By the early 20th century a guide book conceded “only the large dining room painting is by Canaletto”—and half a century later the news was even worse when the scholar W G Constable said it was definitely not Canaletto and valued it at less than £150. There it languished until 2015 when James Glennie spotted it during a routine valuation, and suspected Marieschi, a hunch now confirmed by Charles Beddington, a dealer specialising in Venetian painting.

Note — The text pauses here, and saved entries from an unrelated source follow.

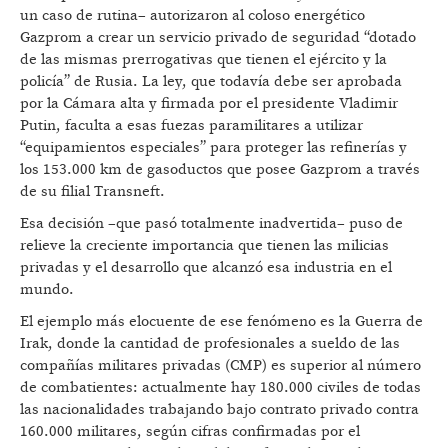
un caso de rutina– autorizaron al coloso energético
Gazprom a crear un servicio privado de seguridad “dotado
de las mismas prerrogativas que tienen el ejército y la
policía” de Rusia. La ley, que todavía debe ser aprobada
por la Cámara alta y firmada por el presidente Vladimir
Putin, faculta a esas fuezas paramilitares a utilizar
“equipamientos especiales” para proteger las refinerías y
los 153.000 km de gasoductos que posee Gazprom a través
de su filial Transneft.
Esa decisión –que pasó totalmente inadvertida– puso de
relieve la creciente importancia que tienen las milicias
privadas y el desarrollo que alcanzó esa industria en el
mundo.
El ejemplo más elocuente de ese fenómeno es la Guerra de
Irak, donde la cantidad de profesionales a sueldo de las
compañías militares privadas (CMP) es superior al número
de combatientes: actualmente hay 180.000 civiles de todas
las nacionalidades trabajando bajo contrato privado contra
160.000 militares, según cifras confirmadas por el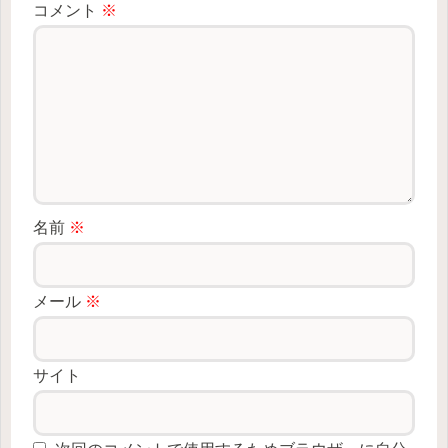
コメント
※
名前
※
メール
※
サイト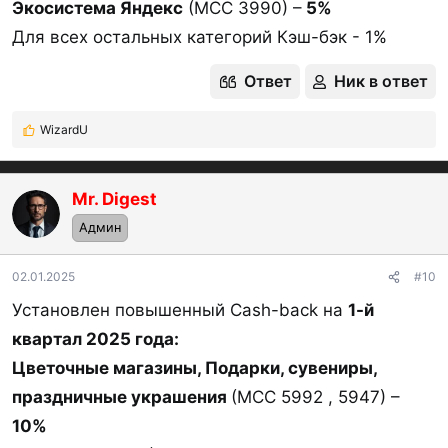
Экосистема Яндекс
(МСС 3990) –
5%
Для всех остальных категорий Кэш-бэк - 1%
Ответ
Ник в ответ
WizardU
Р
е
а
к
Mr. Digest
ц
Админ
и
и
:
02.01.2025
#10
Установлен повышенный Cash-back на
1-й
квартал 2025 года:
Цветочные магазины, Подарки, сувениры,
праздничные украшения
(МСС 5992 , 5947) –
10%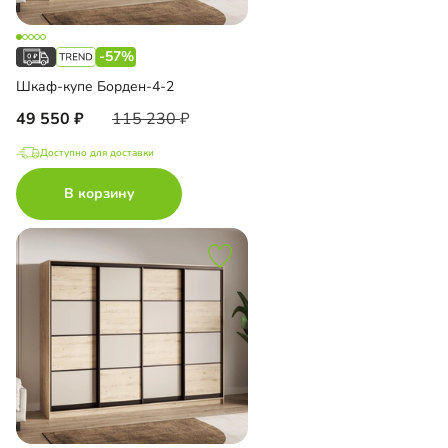
-57%
Шкаф-купе Борден-4-2
49 550
115 230
Доступно для доставки
В корзину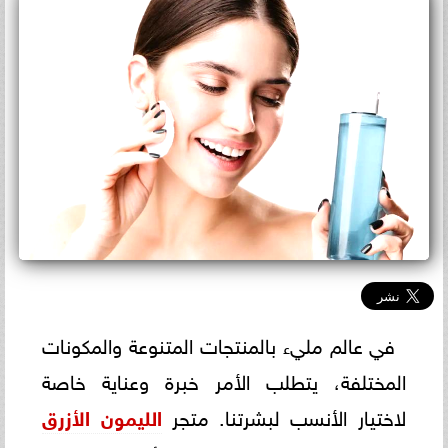
في عالم مليء بالمنتجات المتنوعة والمكونات
المختلفة، يتطلب الأمر خبرة وعناية خاصة
لاختيار الأنسب لبشرتنا. متجر
الليمون الأزرق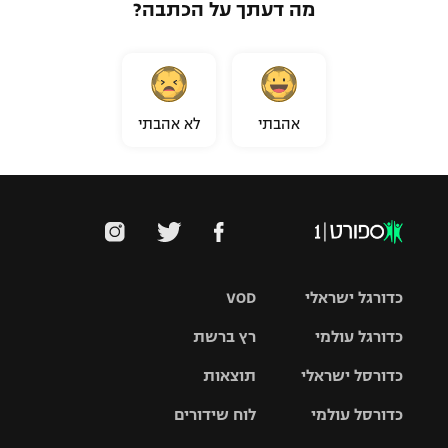
מה דעתך על הכתבה?
אהבתי
לא אהבתי
כדורגל ישראלי
VOD
כדורגל עולמי
רץ ברשת
ליגת העל
כדורסל ישראלי
תוצאות
ליגת
ליגה לאומית
האלופות
כדורסל עולמי
לוח שידורים
ליגת ווינר
סל
גביע הטוטו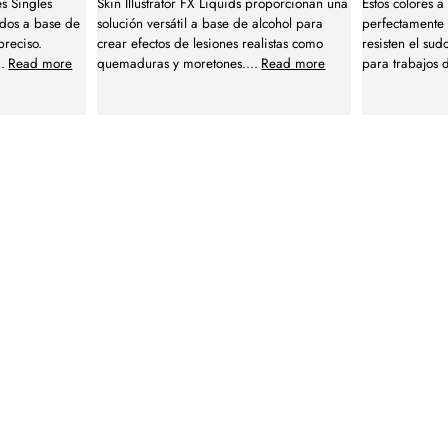
es Singles
Skin Illustrator FX Liquids proporcionan una
Estos colores 
ados a base de
solución versátil a base de alcohol para
perfectamente 
preciso.
crear efectos de lesiones realistas como
resisten el sudo
..
Read more
quemaduras y moretones.
...
Read more
para trabajos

Marieschi and Canaletto both came from relatively humble Venetian craft working families, and both are believed to have worked first as stage scenery painters. Canaletto, born in 1697, continued working until his death in Venice in 1768, though many critics believe he lost the sparkle of his early works in churning out pictures for the aristocratic end of the 18th century tourist trade. Marieschi never got a chance to demonstrate how his talent would develop: he died in 1744, aged just 33, according to one contemporary worn out by “excessive application to work and study”.

Visitors to Tefaf may compare the work of the artists who competed for the lucrative patronage of the wealthy Grand Tour collectors. Beddington will show the Marieschi with works by Canaletto himself, and his nephew Bernardo Bellotto. The painting is being sold by Hadleigh PCC to raise funds for urgently needed work on the church and the tower, both now listed Grade I.